Our study is limited, first, by its retrospective nature. The patients received standard care, which makes selection bias unlikely. However, we lack data about perioperative iron supplementation in our cohort, and iron parameters and Hb were not measured immediately before surgery, but any time in the 30 days before. This could lead to an underestimation of the effect because RBCTs may have been avoided in the group most at risk for receiving RBCTs, for example, if they received IV iron supplementation. We also lack information on perioperative blood loss. Having this data, as well as Hb and iron parameters measured precisely before surgery would have made our dataset and results more complete. Second, our data contain some outliers—for example, one patient in cardiac surgery received 43 RBCTs. The use of RBCTs as a continuous variable would have resulted in unbalanced data with a high impact of such outliers. Therefore, the number of RBC units transfused was used as an ordinal variable (0, 1, 2–3 or > 3 RBCTs) instead of a continuous variable. Third, even though we included 2711 patients, RBCT support was limited to only 77 patients (39 who were anaemic and 38 non‐anaemic). This obviously leads to a lack of statistical power. Last, the real‐life dataset did not comprise enough iron parameter testing results to properly distinguish between absolute, mixed and functional ID, forcing us to merge the mixed and function ID into the FMID group.
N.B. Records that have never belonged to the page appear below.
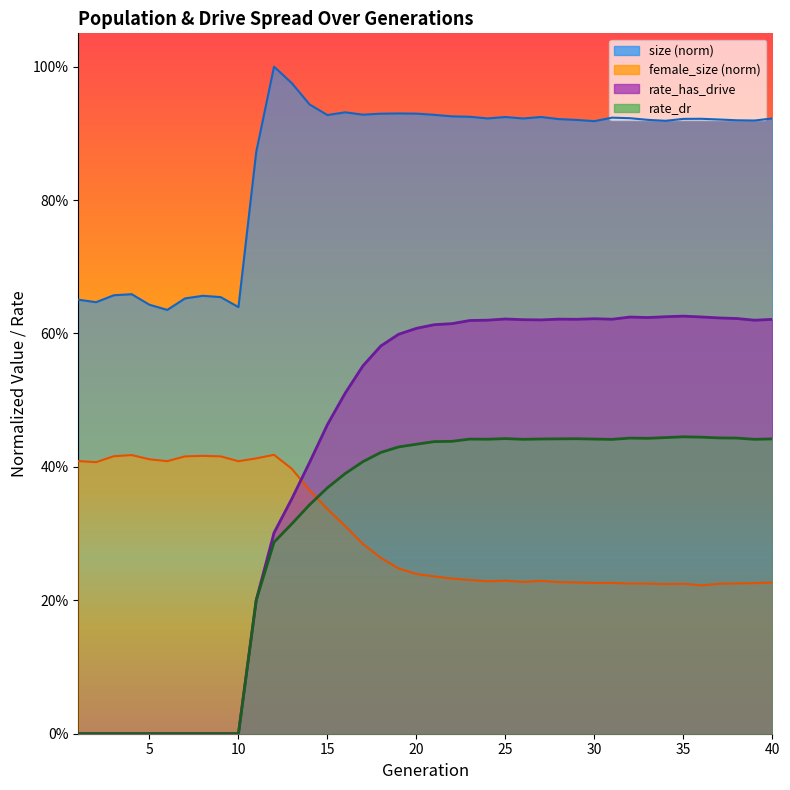

Rank the categories by size value from lowest to highest.

6, 10, 5, 2, 1, 7, 9, 8, 3, 4, 11, 30, 34, 39, 38, 29, 33, 37, 28, 35, 36, 26, 40, 24, 32, 31, 25, 27, 23, 22, 15, 21, 17, 18, 20, 19, 16, 14, 13, 12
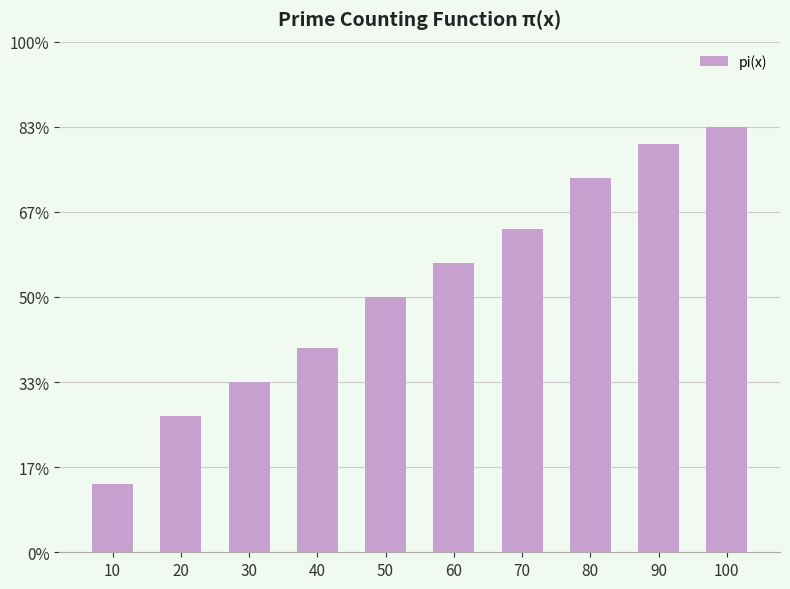

What is the difference between the values at 90 and 30?

14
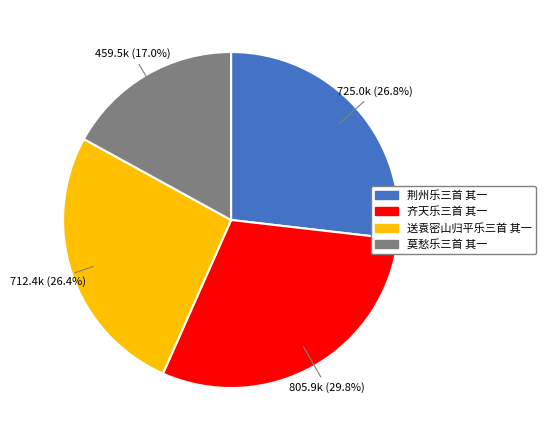

Which slice is the smallest?

莫愁乐三首 其一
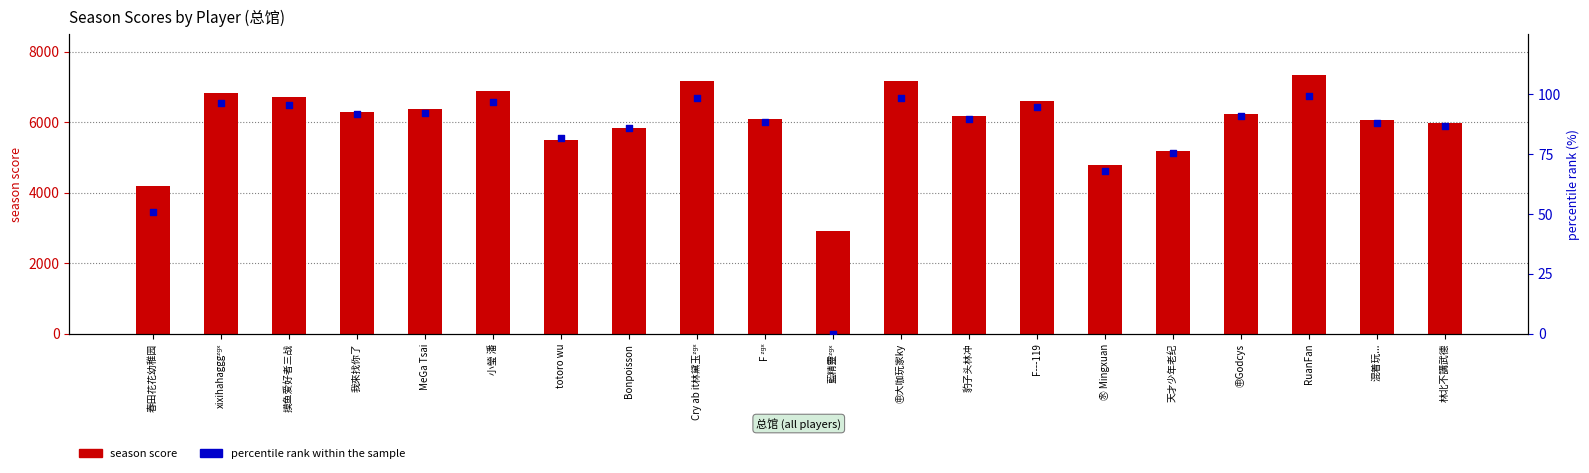

Is the value of season score at 混着玩... greater than the value of percentile rank within the sample at RuanFan?

Yes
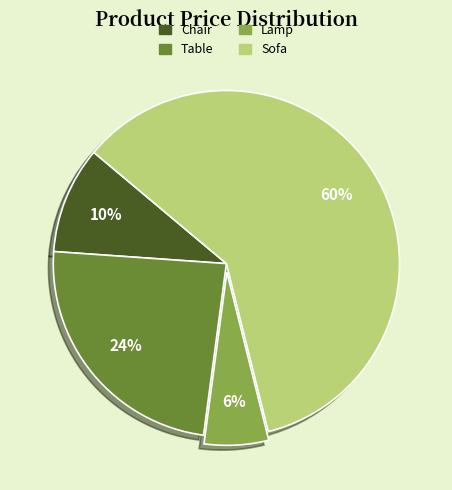

Rank the categories by value from highest to lowest.

Sofa, Table, Chair, Lamp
To find a conclusive answer to the question of whether IV iron preoperatively truly lowers the need for perioperative RBCTs, large prospective randomized controlled trials in various surgical fields are needed. Based on our data, such a trial would need at least 127 anaemic patients per group to acquire enough transfusion events to conclude on the effects of preoperative iron supplementation. For non‐anaemic patients, the number would need to be many times larger. An additional and more important question to resolve is whether iron supplementation with an increased Hb in consequence also leads to the hoped‐for better short‐ and long‐term outcomes. Although a lower Hb level and a higher amount of blood use are both correlated with inferior outcomes, we should keep in mind that this is likely to be confounded by the severity of the underlying pathology in these patients. Therefore, it remains unclear whether Hb correction by iron supplementation improves outcome. Until this is established, we recommend IV iron over oral iron when aiming to correct ID preoperatively. Particularly, because we found a stronger association of ID with the incidence of transfusions in the FMID patients, in whom the enteric uptake is impaired [11]. In addition, we recommend starting treatment at least 1 week before surgery so that the therapy has sufficient time to exert a beneficial effect.

In conclusion, our data show that preoperative ID, corrected for Hb level, is clearly associated with the number of RBCTs given to patients. As the association of FMID with the need for RBCTs is stronger than that of AID, our data support distinguishing between the types of ID. Further research should be undertaken to assess the potential and cost‐effectiveness of adequate ID correction preoperatively for reducing RBCTs. Treating ID even in patients without anaemia might also contribute to reduced need for perioperative RBCTs.

CONFLICT OF INTEREST

All authors attest that they have no conflict of interest to declare.